Les grands Mythes
1999

"Les habitants d’Alger sont des pirates". Les très justes Français veulent naturellement "mettre fin à cette piraterie" : ils sont donc obligés de prendre la ville. Mais les autochtones se rebellent, aussi les Français n’ont-ils d’autre solution que "de conquérir l’Algérie tout entière". Les populations marocaines sont agitées et les Français "craignent que ces révoltes ne finissent par faire du tort aux régions algériennes". Conséquence de cette suite de malchances fortuites : "la Tunisie et le Maroc deviennent des protectorats français" et "Grâce à Brazza et à d’autres explorateurs, une grande partie de l’Afrique noire devient française après 1870".

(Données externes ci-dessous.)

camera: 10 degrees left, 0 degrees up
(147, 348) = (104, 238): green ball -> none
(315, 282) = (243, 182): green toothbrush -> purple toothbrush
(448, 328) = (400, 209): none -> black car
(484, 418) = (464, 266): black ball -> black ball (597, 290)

Voilà l’histoire de la colonisation résumée aux enfants des années 60 par le manuel de Bonifacio et Maréchal. Pas étonnant qu’à force de raccourcis "absorbables" par les élèves, on en vienne à se demander si ça sert à quelque chose d’enseigner l’histoire à l’école. D’autant que l’enseignement de l’histoire en primaire est une singularité française. Enseigner l’histoire pour quoi faire ? Certainement pas pour montrer, par les leçons tirées du passé, ce qu’il faut penser, dire, faire aujourd’hui. Cette prétention, très IIIe République, à faire de bons citoyens par la morale (bien sûr toujours très orientée) a fait long feu. D’abord parce que la IIIe République n’a évité ni la boucherie de 14-18, ni le régime de Vichy, ensuite, comme le note la formule choc de l’historienne Annette Wiewiorka parce que "ce n’est pas l’enseignement de l’histoire qui empêchera la guerre".

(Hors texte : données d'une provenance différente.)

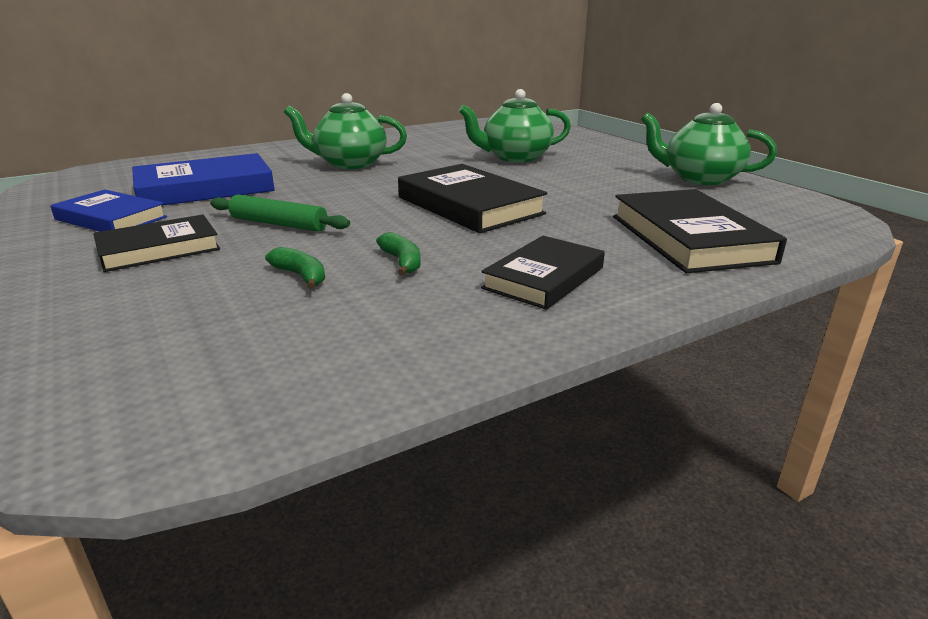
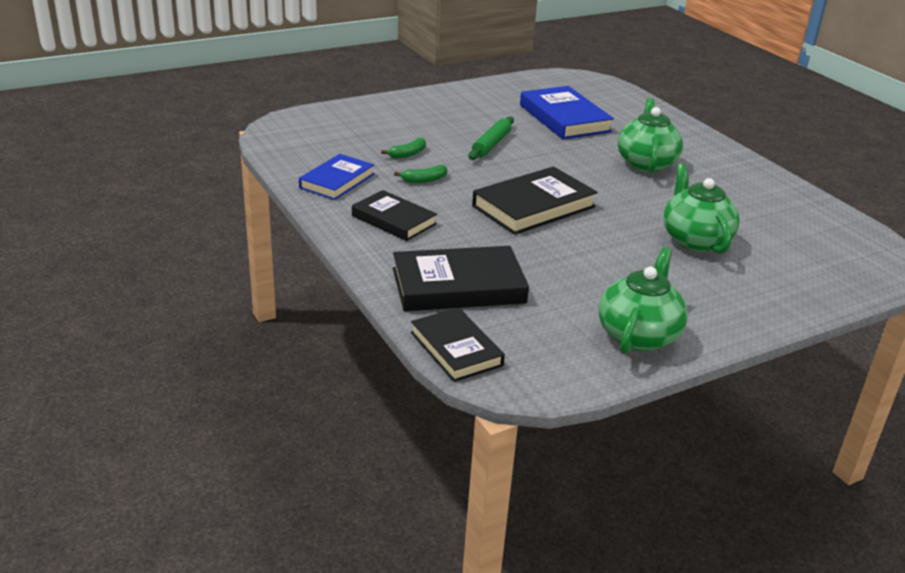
camera: 90 degrees right, 5 degrees up
(111, 218) = (501, 101): blue book -> blue book (337, 181)
(159, 249) = (450, 118): black book -> black book (456, 349)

L’histoire pour donner une idée de la citoyenneté ? Là encore l’idée est très française, sans aucun doute liée à la constitution de nos républiques et particulièrement de l’Etat jacobin qui ne manque pas de s’auto-glorifier. Mais en fait, le monarchisme républicain n’a jamais vraiment quitté cette conception et Claude Lelièvre a raison de demander, après s’être interrogé sur l’extrême sollicitude des manuels sur les "bons rois" : "quelle citoyenneté ? Celle qui doit choisir un bon monarque, ou celle qui doit travailler à devenir co-souverain ? Quand je vois comment on parle "d’incivilité" aujourd’hui, en terme très moralisateurs, j’ai quelque doute"

Alors pourquoi l’histoire ? Pour donner un vernis de culture en apprenant, comme le suggère le nouveau document d’application des programmes, 22 noms pour le XIXe siècle (22 noms parmi lesquels Napoléon III a remplacé Hugo) ? Mais être plus exhaustif semble également impossible, voire dangereux pour les enfants. "Les instituteurs qui veulent s’approcher de la "vraie" histoire ont tant de choses à dire qu’ils se noient dans des facteurs extérieurs" souligne la psychosociologue Nicole Lautier.

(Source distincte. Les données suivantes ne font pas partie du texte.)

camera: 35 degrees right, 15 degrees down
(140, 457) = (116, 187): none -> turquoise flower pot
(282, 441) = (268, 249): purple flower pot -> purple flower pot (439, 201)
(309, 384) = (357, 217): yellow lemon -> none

Peut-être alors peut-on tenter l’inverse, comme l’a fait une tendance très nette dans les années 80 visant à remplacer les histoires des mythes de la République par une initiation aux sciences historiques ? On allait faire de ces élèves jadis endoctrinés des citoyens éclairés capables de reconstruire l’histoire à partir de quelques documents d’époque.

En fait, pour louable qu’elle soit, la tentative a plus débouché sur l’apprentissage de rudiments ne laissant aux élèves qu’une culture fragmentée.

Alors que faire ? "Le métier d’historien est aussi de faire un récit" pense Claude Lelièvre dans la lignée des Mythologiques de Lévy-Strauss. C’est dire que l’enfant a besoin de contes, de merveilleux même. Et que cet apprentissage par contes, loin de trahir une histoire qui n’a jamais été ni sûre, ni absolue, ni définitive, aide à la structuration de l’élève, permet l’acquisition de repères chronologiques. Bien entendu, il faut s’approcher le plus près possible de la vérité historique telle qu’elle est appréhendée par les historiens aujourd’hui. Et nombreux sont les enseignants et les historiens qui soulignent aussi que le choix des sujets n’est pas indifférent : c’est ce que Lelièvre appelle des "lieux communs qui sont le patrimoine de l’humanité".